Leaders of Germany’s Social Democratic Party (SPD) endorsed former European Parliament President Martin Schulz on Sunday as their candidate to run against conservative Angela Merkel in September’s national election, sources familiar with the decision said.

The decision will be formalised at a special party conference to be held in Berlin on March 19, the sources told Reuters.

About 35 members of the party’s executive committee voted unanimously for Schulz, 61, to become the party’s new leader and its chancellor candidate, the sources said.

The centre-left party in a surprise move on Tuesday had announced it was nominating Schulz to replace current party leader Sigmar Gabriel, who said he was standing aside to enhance the party’s chances in the Sept. 24 election. The decision was seen as a sign that the SPD is serious about ending its role as a junior partner in Merkel’s current right-left coalition.

German news magazine Der Spiegel portrayed Schulz as the party’s saviour on Sunday, carrying a photo on its front cover of a beaming Schulz with the headline “Saint Martin.”

A poll of 1,046 voters carried out last week showed Merkel’s Christian Democrats would get 34 percent of the vote if the election were held today, while the SPD would win 23 percent.

The anti-immigrant Alternative for Germany (AfD) would become the third largest party in parliament with 13 percent of the vote, according to the poll conducted by Ipsos.

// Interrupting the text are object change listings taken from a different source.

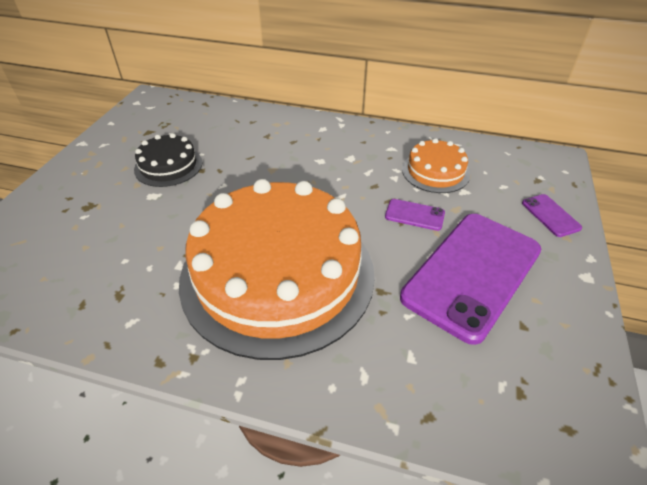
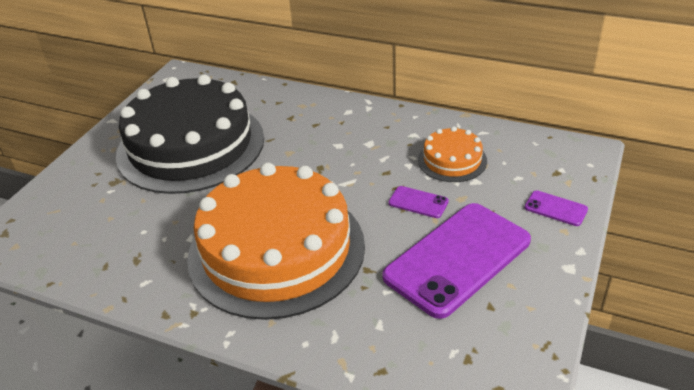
camera: 10 degrees right, 5 degrees down
black cake [134,133,202,187] -> black cake [116,75,264,194], size x2.27
purple phone [522,194,582,237] -> purple phone turned 45 degrees counterclockwise [525,190,588,226]

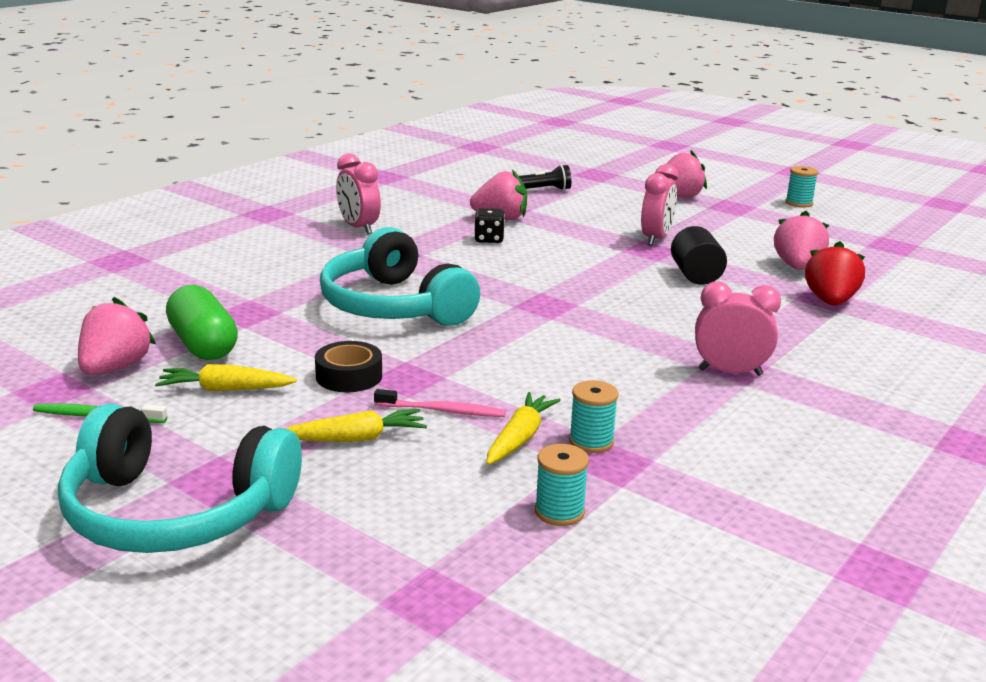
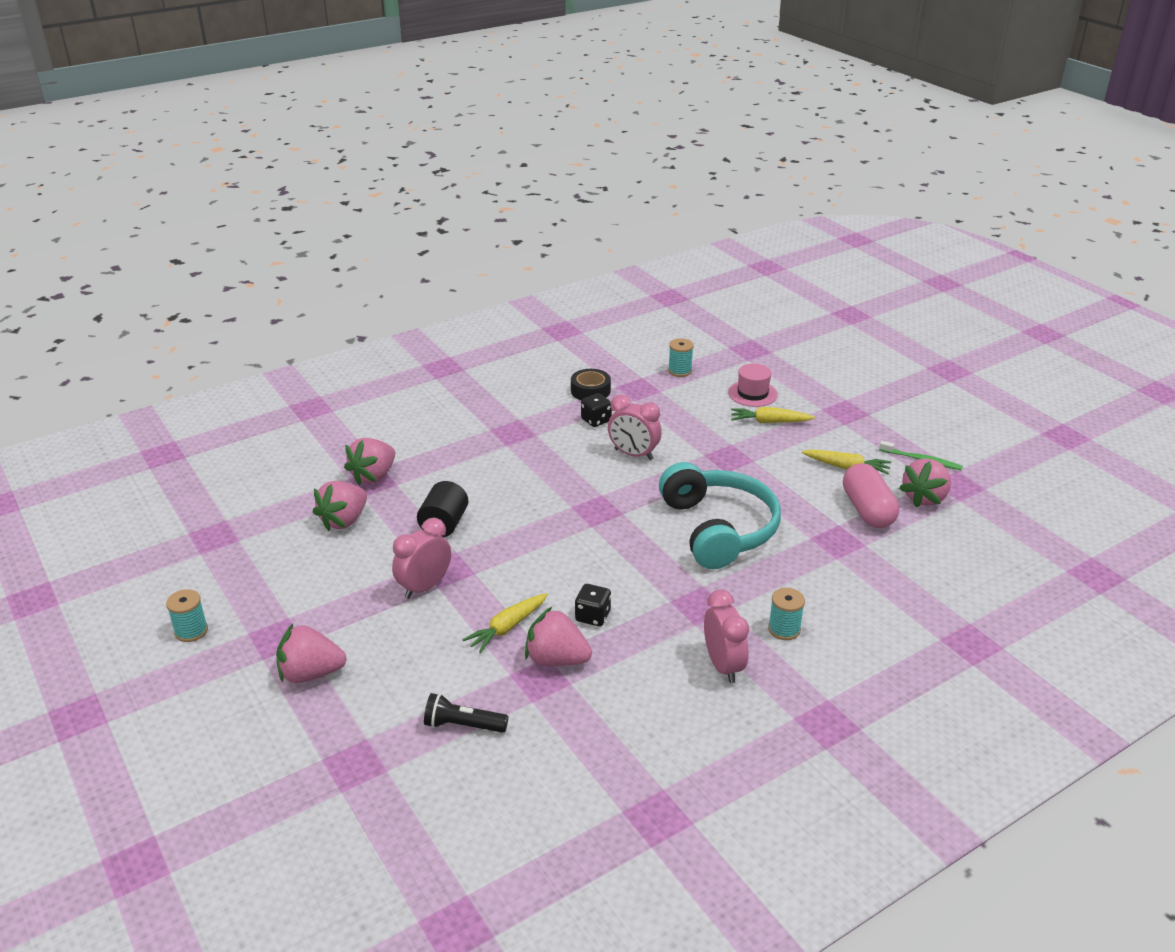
camera: 160 degrees left, 10 degrees up
turquoise headphones [58,403,302,553] -> none
green capsule [166,285,238,360] -> pink capsule [843,463,899,528]
black tape [315,341,382,392] -> black tape moved to [571,369,611,400]
pink toothbrush [374,389,506,417] -> none
yellow carrot [486,392,561,465] -> yellow carrot moved to [462,593,548,653]
turquoise spool [569,380,618,453] -> turquoise spool moved to [768,588,805,640]
pink clock [695,281,781,376] -> pink clock moved to [608,395,662,460]
red strawberry [805,241,865,306] -> pink strawberry [344,438,395,486]
none -> black dice [581,393,612,427]
none -> pink hat [728,364,778,407]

The Greens would win 11 percent, with the Left party seen winning 10 percent, a slight increase from previous polls.

The SPD wants to form a coalition with smaller parties on the left, but most analysts still think another right-left coalition is the most likely outcome of September’s election.

Polls suggest that Schulz has a better chance than Gabriel, though still very small, of unseating Merkel, who has led Germany since 2005 and is Europe’s most powerful leader. Merkel’s grand coalition with the SPD has governed since 2013.

Merkel’s conservatives have been bleeding support to the AfD since the chancellor’s decision in August 2015 to keep Germany’s borders open to refugees, a policy that has seen more than a million migrants enter Germany over the past two years.

Finance Minister Wolfgang Schaeuble, a member of Merkel’s Christian Democratic Union (CDU) said on Sunday that Berlin had made mistakes with its open-door policy and was trying to learn from them.

Merkel is due to meet with Horst Seehofer, head of the CDU’s Bavarian sister party, on Sunday. Seehofer told the Bild am Sonntag newspaper that his party would support Merkel as the conservative’s candidate despite differences over migration.

Schulz was a member of the European Parliament for over 20 years but is not a member of the German Bundestag.

Malu Dreyer, premier of the state of Rhineland-Palatinate and member of the SPD executive committee, said she was confident that Schulz would “give the party a real jolt.”